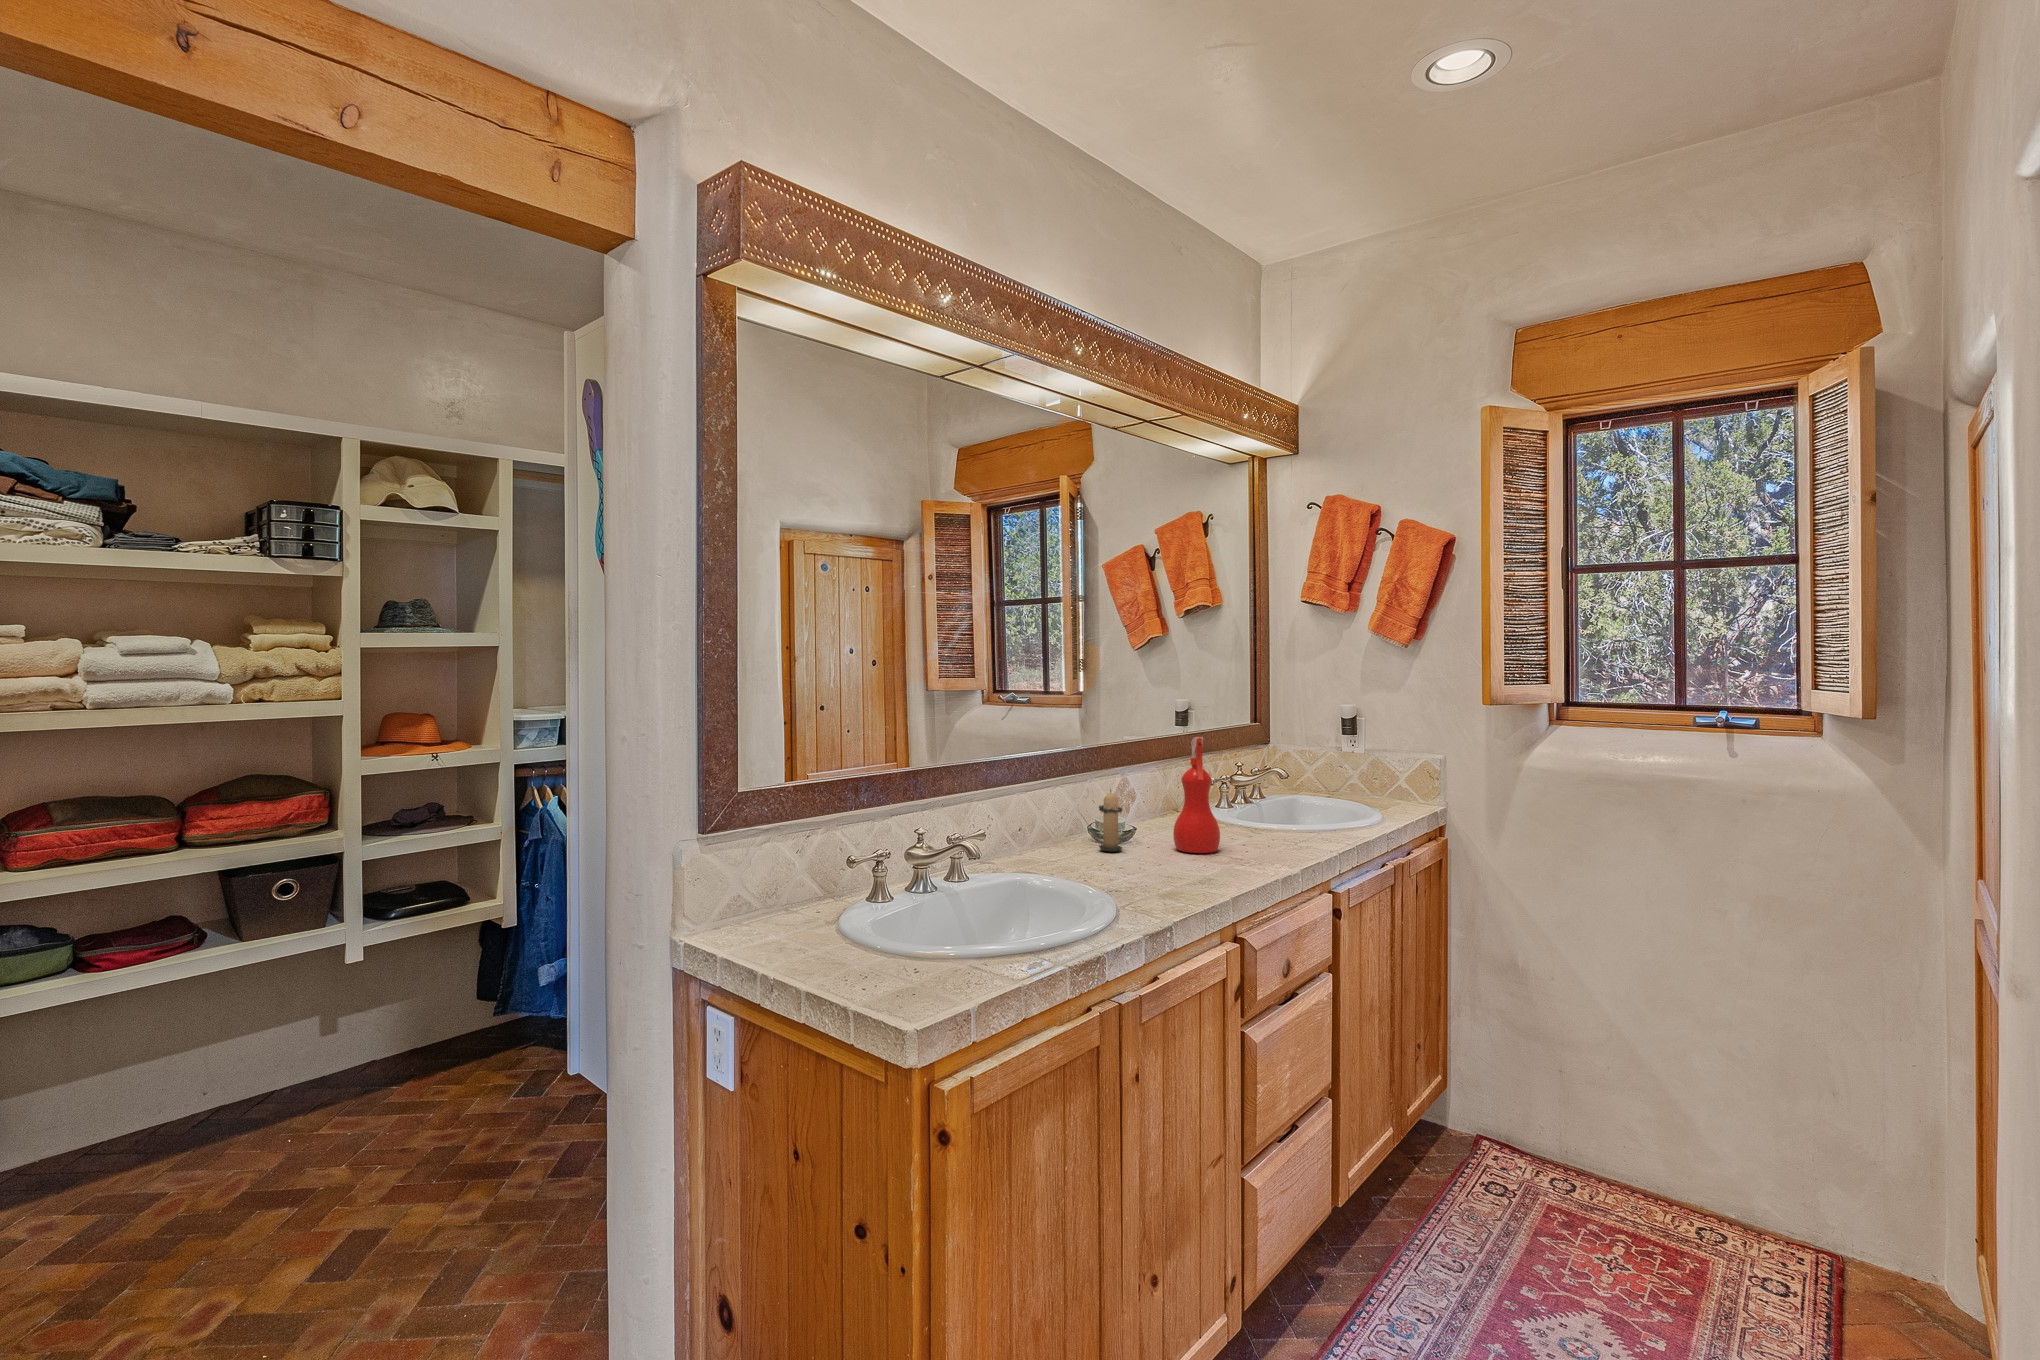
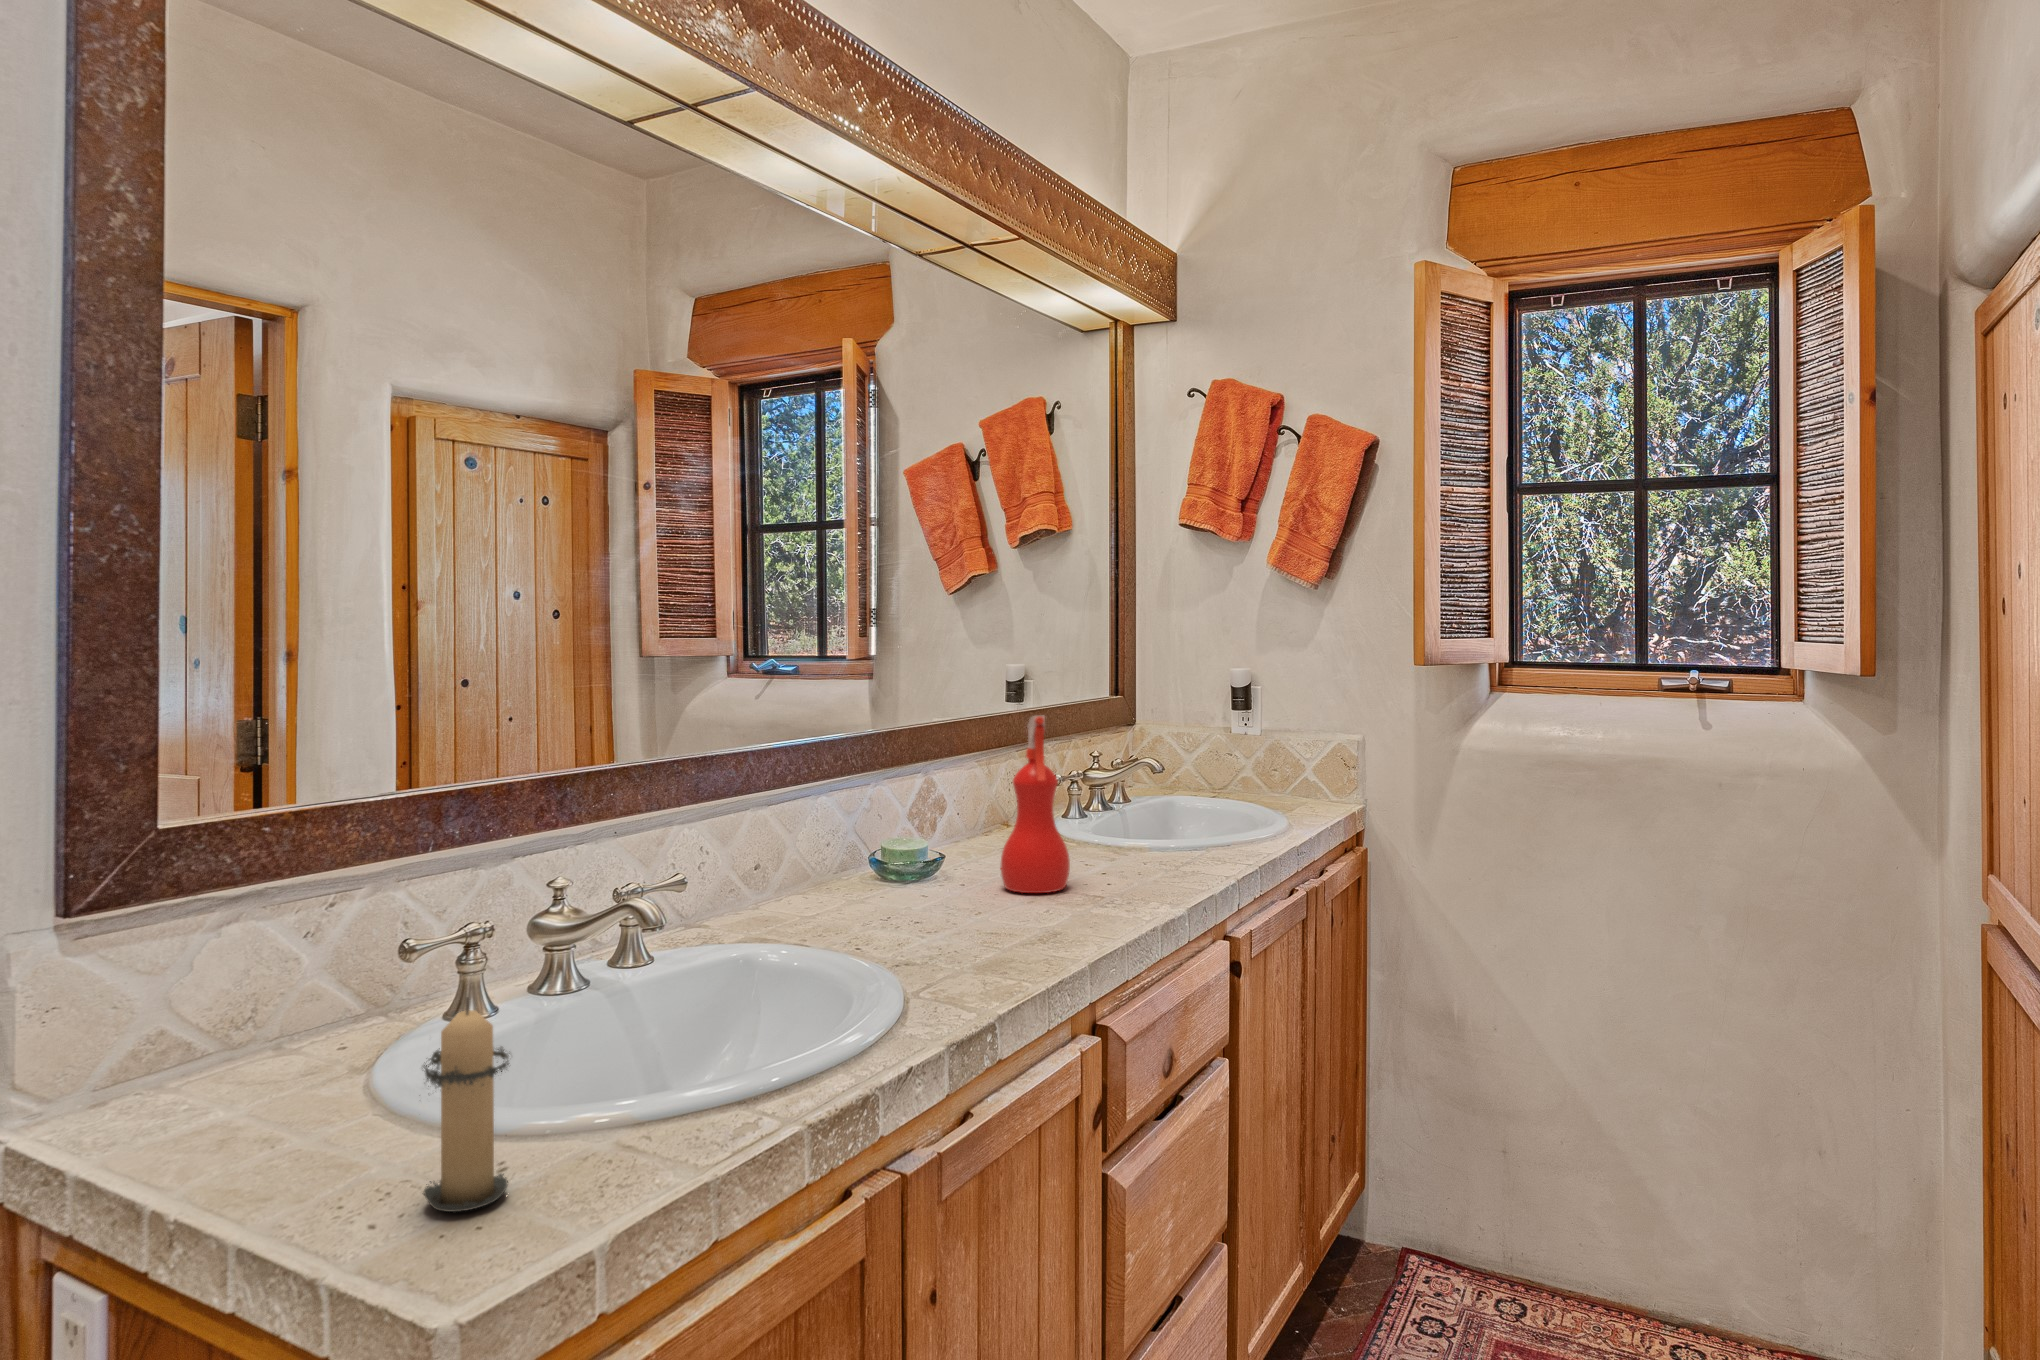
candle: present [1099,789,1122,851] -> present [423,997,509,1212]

__________________________________________________

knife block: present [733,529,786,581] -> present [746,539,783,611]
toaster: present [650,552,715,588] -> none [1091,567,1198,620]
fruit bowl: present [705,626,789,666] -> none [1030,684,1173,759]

__________________________________________________

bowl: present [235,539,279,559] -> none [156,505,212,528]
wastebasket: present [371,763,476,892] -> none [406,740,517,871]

__________________________________________________

▶ [Task instructions] Give the number of lines that hold the word "none" in these records, with nothing added.

▶ [Output for this exercise] 4